Все это, разумеется, я ему не говорю, но думаю именно так. Ведет меня дежурнячка в камеру и вздыхает:
— Ой, Ириша! Неужто вправду помирать будешь?
— Это уж как Бог даст. Но пытать они больше никого не будут. Видала, как нас в ШИЗО таскают — и старух, и всех? Ну и хватит. На этот раз споткнутся. Я буду последней.
— А говорили, о тебе по радио передавали. То ли из Англии, то ли из Америки. Там небось о тебе хлопочут?
— Что ж, сейчас — самое время хлопотать, и не только обо мне. Видишь, как из нас помиловки жмут? Хуже, чем при Андропове.
— А говорят, Горбачев насчет свободы старается.
— То-то за нас и взялись. Он же сказал, что нет политзаключенных в СССР — теперь осталось только нас поубивать или выпустить.
— Ну ладно, счастливо оставаться. У меня смена кончается. Постой, дай-ка я тебе карманы в телогрейке проверю…
Пятый день. Шестой. Неделя. С наслаждением чувствую, как уходит из меня все, что может болеть и мучиться. Так легко-легко. И есть не хочется, и холода уже не чувствую. Еле-еле сочится сквозь решетку серый дневной свет. Разве такой свет я увижу через неделю — другую? На душе спокойно и мирно, и этот серый цвет меня не раздражает: ни заборы, ни мордовская осень, ни мой драный балахон, ни даже шинели надзирателей.
А за стенкой — своя, обычная жизнь и свои трагедии.
— Женщины, на работу! А эта что лежит? Как фамилия?
— Она заболела, не может встать.
— Вот добавим пятнадцать суток — побежит как живая!
— Начальница, я, правда, не могу. Пускай врач придет.
— Все. Считай, что пятнадцать суток заработала — за отказ от работы. Врача еще тебе, симулянтка! Лежи-лежи, готовься в ШИЗО!

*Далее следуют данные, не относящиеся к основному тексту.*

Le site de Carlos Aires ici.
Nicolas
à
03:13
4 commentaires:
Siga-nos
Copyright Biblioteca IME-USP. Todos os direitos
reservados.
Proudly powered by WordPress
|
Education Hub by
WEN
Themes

Грохочут замки. Прошаркали ноги в рабочую камеру. Одна осталась. Не знаю ее, никогда не видела. Зовут Галя, привели ее недавно. Через несколько часов (я их провожу в забытьи) опять звенят ключи:
— Обед, дармоедки!
Рабочая смена возвращается в камеру — есть баланду.
— Ой, начальница! Кровь!
— Какая кровь? Вы чего? Отойдите от двери!
— Она вены себе вскрыла!
— Не вскрыла — перегрызла зубами! Мама моя, страх какой! Начальница, она не дышит!
— А ну, быстро все назад! Тут и без вас разберутся. И — цыц, чтоб я больше ни слова не слышала!

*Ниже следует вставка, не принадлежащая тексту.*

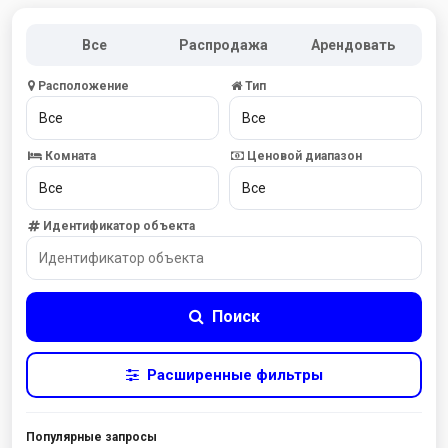
Все
Распродажа
Арендовать
Расположение
Тип
Комната
Ценовой диапазон
Идентификатор объекта
Поиск
Расширенные фильтры
Популярные запросы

С трудом поднявшись к окну, я вижу санитаров, бегущих рысью с носилками. Потом они проходят обратно. На носилках — бесформенная, прикрытая тряпьем груда. И до вечера слышу, как за стеной шаркают — моют пол. Видно, крови натекло много. За эту смерть никто не будет в ответе, об этом не будет шуметь мировая пресса — дело тихое, никто не узнает. Спишут с убедительным диагнозом, отчетность будет в порядке, а в Мордовии прибавится еще одна безвестная могила под номером, и из серого неба засыплет ее серым снежком. А через пару лет загребут бульдозером, освобождая место для следующих.